* [WHAT NEEDS TO BE DONE]: Turn only the part of the material below that opens with the line containing "common name: American robin" and closes with the line containing "scientific name: Coenonympha iphis", both included, into a numbered list, leaving out any blank lines.

+++ DATA TO USE +++

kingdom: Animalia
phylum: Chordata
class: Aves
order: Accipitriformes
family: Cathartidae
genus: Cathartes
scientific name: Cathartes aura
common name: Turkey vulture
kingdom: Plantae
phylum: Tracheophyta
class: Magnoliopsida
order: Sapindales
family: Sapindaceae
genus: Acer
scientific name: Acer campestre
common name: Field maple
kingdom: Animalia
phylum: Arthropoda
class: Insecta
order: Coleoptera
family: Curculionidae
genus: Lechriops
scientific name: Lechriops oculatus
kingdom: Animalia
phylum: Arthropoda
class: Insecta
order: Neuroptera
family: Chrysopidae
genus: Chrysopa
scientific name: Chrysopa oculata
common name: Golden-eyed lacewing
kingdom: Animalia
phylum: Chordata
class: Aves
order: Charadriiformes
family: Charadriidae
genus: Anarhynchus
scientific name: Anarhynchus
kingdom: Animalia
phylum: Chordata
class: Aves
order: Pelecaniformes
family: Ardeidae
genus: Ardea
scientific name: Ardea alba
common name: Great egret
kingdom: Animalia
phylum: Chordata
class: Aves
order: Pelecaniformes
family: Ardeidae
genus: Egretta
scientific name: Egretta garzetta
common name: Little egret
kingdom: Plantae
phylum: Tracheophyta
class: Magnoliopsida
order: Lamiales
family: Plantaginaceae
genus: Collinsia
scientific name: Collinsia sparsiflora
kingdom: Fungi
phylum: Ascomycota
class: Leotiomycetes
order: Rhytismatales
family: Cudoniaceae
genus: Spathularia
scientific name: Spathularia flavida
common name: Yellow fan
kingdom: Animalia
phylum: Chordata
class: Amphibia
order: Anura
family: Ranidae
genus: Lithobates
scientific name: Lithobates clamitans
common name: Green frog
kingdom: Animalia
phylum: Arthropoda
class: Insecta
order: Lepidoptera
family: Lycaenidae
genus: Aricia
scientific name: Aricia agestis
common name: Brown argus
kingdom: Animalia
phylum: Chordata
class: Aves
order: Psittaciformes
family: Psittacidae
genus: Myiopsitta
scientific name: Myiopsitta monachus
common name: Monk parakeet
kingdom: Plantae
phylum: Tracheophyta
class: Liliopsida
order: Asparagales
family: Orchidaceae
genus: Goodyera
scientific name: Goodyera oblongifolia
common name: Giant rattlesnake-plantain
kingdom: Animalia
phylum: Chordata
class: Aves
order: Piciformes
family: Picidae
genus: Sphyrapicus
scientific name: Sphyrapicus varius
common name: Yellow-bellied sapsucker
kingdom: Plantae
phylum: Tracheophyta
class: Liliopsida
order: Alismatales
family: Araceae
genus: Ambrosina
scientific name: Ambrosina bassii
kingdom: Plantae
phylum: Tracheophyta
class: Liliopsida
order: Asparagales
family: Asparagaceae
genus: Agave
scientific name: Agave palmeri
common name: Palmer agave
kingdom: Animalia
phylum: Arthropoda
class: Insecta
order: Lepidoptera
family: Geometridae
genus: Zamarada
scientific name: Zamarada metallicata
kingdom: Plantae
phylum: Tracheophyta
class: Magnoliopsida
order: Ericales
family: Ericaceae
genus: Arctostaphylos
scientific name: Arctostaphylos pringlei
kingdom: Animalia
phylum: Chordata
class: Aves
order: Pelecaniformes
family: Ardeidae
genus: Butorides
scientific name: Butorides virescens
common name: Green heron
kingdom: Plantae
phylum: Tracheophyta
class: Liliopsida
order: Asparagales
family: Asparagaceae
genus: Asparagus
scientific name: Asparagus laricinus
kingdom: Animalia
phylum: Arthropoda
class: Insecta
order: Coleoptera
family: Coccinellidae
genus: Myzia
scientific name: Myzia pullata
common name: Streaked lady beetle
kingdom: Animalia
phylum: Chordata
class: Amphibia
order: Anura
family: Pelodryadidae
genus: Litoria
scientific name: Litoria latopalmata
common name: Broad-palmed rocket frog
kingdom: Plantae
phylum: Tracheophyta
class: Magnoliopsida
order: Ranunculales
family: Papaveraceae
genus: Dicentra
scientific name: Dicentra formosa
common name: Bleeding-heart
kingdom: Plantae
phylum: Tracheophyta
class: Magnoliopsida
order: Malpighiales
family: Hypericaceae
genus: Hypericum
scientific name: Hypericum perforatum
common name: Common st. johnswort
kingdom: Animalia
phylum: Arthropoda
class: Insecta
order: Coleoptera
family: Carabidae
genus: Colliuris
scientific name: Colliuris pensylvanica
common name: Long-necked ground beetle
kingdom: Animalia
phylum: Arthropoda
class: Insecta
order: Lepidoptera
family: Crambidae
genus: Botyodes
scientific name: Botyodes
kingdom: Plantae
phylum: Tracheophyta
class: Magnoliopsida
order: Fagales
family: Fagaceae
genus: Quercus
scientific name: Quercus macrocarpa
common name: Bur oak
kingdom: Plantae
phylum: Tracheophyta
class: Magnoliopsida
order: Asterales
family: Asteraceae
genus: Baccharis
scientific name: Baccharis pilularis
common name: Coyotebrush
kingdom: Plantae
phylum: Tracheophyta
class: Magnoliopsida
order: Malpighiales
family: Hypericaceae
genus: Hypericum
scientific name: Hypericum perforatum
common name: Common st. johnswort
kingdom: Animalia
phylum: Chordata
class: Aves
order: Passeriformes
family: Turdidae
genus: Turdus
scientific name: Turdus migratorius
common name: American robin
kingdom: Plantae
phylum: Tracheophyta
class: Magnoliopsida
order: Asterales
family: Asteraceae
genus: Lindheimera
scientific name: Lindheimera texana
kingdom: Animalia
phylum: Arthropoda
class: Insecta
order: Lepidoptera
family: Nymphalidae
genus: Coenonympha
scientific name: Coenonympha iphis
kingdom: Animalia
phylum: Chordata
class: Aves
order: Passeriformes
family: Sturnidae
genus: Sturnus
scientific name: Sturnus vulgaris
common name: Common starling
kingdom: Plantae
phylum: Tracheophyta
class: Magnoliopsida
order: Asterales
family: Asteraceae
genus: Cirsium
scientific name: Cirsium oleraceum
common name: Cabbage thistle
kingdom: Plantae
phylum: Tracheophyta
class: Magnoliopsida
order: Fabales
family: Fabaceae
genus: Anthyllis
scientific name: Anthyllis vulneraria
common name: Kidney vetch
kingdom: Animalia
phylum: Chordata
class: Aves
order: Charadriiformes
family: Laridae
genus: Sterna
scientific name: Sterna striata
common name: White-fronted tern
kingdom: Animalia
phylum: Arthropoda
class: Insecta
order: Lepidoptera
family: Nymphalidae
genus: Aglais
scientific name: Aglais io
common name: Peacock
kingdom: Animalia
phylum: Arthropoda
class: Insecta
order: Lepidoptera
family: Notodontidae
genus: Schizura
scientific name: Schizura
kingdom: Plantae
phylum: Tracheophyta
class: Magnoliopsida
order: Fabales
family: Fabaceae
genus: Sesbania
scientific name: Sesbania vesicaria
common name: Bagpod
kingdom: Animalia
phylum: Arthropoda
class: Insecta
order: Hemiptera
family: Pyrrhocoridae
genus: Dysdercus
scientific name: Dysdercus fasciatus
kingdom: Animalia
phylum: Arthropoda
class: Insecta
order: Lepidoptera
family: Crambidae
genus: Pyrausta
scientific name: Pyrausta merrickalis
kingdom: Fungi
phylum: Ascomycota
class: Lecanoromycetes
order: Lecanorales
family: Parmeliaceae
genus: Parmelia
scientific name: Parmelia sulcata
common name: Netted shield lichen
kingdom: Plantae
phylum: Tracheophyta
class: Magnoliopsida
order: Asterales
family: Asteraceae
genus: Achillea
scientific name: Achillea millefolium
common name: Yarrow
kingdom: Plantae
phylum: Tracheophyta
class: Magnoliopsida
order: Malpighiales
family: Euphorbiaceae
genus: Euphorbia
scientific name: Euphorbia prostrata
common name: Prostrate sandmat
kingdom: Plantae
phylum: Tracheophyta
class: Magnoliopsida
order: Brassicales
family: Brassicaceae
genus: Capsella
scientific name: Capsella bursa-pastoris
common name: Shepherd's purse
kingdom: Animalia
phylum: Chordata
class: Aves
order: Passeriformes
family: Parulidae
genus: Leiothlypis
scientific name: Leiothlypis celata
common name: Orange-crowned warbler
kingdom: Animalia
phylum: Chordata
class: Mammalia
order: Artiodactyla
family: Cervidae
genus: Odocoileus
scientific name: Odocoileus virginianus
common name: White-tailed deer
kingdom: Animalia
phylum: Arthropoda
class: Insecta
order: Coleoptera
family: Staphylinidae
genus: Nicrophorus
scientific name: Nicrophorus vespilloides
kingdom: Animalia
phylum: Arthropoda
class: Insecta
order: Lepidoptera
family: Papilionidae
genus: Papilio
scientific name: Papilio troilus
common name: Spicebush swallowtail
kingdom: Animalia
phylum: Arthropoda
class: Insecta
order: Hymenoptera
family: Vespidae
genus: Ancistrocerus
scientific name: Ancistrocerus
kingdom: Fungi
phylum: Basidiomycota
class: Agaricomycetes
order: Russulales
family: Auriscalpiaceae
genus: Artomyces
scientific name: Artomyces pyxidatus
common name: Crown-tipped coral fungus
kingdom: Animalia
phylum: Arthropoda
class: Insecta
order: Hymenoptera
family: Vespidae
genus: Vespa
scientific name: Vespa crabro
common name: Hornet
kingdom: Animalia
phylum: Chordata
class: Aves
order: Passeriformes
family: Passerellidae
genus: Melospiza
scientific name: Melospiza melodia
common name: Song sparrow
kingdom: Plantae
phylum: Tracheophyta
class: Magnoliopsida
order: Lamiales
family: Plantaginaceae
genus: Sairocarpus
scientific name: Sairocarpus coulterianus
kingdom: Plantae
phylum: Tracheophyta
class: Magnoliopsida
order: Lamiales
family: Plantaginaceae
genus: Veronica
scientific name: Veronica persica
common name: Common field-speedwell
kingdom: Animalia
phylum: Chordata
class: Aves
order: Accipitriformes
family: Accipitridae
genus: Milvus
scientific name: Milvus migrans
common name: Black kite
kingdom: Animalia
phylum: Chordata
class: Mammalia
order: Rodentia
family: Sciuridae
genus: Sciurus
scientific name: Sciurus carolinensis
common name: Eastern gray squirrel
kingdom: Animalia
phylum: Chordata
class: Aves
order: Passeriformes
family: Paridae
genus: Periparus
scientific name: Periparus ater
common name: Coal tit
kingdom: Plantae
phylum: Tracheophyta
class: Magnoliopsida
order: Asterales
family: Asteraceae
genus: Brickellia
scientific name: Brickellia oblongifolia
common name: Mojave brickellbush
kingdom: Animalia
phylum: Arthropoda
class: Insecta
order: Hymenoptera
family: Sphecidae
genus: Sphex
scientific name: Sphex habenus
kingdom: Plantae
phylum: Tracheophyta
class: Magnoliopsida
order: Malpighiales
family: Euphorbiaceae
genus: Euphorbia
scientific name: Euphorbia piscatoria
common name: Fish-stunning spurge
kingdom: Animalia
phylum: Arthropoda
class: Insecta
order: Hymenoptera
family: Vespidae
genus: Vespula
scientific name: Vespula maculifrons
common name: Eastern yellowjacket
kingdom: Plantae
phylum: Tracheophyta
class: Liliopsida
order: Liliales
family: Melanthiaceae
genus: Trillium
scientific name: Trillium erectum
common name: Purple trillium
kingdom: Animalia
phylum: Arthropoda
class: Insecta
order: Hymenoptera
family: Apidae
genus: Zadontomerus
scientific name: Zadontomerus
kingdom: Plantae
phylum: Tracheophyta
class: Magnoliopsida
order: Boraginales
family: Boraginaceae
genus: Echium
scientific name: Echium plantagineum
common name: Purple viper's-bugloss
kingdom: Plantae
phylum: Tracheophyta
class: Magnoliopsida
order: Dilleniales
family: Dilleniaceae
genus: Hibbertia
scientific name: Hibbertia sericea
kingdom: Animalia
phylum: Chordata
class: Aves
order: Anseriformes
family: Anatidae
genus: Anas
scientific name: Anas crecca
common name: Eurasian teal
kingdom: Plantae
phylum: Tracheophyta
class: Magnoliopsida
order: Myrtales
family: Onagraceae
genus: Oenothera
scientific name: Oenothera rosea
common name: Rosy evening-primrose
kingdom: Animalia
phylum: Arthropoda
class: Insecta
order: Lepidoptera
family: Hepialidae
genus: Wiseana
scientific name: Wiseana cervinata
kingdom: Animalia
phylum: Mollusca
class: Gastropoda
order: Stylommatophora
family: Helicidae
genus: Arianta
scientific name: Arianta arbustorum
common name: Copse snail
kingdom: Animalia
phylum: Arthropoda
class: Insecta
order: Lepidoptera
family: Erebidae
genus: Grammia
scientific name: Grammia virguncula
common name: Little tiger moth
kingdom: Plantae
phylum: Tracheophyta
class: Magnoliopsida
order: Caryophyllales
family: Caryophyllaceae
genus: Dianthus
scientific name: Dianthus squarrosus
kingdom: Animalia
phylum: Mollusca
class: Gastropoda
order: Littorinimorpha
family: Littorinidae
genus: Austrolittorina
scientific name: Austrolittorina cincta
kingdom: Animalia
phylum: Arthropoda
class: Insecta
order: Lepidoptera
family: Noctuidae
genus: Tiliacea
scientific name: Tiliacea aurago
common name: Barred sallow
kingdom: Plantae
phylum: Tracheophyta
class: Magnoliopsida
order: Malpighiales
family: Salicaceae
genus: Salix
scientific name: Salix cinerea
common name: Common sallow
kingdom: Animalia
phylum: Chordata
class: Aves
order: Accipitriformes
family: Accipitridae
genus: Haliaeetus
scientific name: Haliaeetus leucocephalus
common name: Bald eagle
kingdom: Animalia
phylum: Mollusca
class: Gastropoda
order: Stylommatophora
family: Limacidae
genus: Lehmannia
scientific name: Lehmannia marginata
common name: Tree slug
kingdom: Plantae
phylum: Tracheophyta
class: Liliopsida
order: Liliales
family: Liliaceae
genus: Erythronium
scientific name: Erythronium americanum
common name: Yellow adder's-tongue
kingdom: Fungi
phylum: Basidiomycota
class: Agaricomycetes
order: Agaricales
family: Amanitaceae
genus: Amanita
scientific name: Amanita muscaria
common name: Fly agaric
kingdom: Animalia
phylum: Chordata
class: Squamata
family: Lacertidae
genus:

+++

* [EXERCISE SOLUTION]:
1. common name: American robin
2. kingdom: Plantae
3. phylum: Tracheophyta
4. class: Magnoliopsida
5. order: Asterales
6. family: Asteraceae
7. genus: Lindheimera
8. scientific name: Lindheimera texana
9. kingdom: Animalia
10. phylum: Arthropoda
11. class: Insecta
12. order: Lepidoptera
13. family: Nymphalidae
14. genus: Coenonympha
15. scientific name: Coenonympha iphis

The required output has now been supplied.